Three hours later I go to plug it in.....and nothing. Motor doesn't click, no sound is made, no movement, etc. 

Any ideas what the heck happened? Everything else on that power cord works just fine.


----------



## JanS (Apr 14, 2004)

It's common Burks. 
All you have to do is pull your intake tube out and make sure the impeller isn't in need of cleaning, which is a normal part of maintenance, and it should go. In many cases, all you need to do after checking the impeller is jiggle your intake tube up and down a few times, or stick something into the chamber to nudge the impeller to take off and all is well again until it's ready for maintenance the next time.


----------



## Burks (May 25, 2006)

I cleaned it and somehow a snail was stuck in there. Not sure how he got past the sponge filter but he stopped the whole assembly.

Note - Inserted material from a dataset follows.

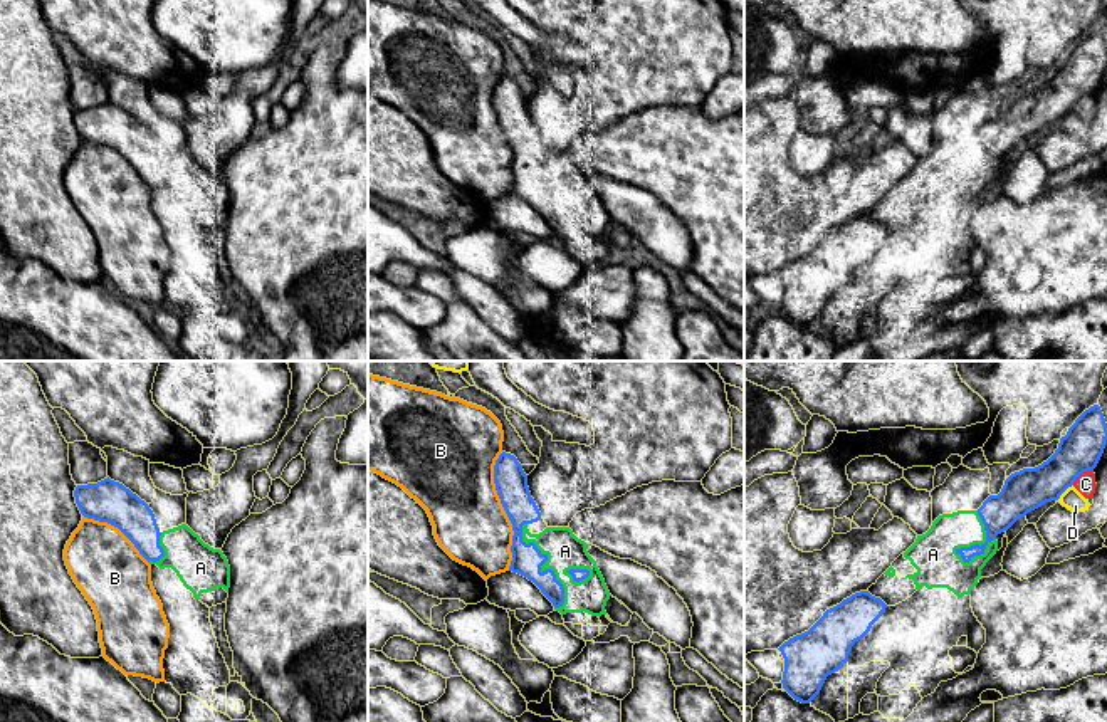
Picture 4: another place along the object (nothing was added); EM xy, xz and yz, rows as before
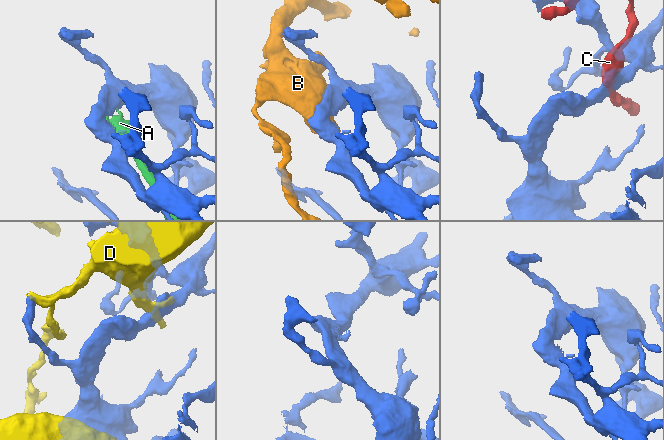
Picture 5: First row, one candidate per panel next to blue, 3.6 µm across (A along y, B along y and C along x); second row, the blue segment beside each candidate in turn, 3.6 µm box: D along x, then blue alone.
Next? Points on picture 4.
Same cell: none of these

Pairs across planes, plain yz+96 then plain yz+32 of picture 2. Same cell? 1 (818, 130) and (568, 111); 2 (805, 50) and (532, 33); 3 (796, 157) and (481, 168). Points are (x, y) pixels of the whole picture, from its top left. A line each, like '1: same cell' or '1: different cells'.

Thanks for the tip Jan! Works fine now


----------



## epicfish (Sep 11, 2006)

I have to clean mine every week or so...I just started a heavy planting so loose leaves and bits of plants get stuck all the time. With my non-planted tank, a cleaning every 3-4 months worked well.


----------



## joephys (May 9, 2006)

great filters, but they do clog up pretty easily. It doesn't take a whole lot of gunk to stop my AC50. The snail was probably small when it got in there and lived and grew, eating the stuff that got sucked up into the filter.


----------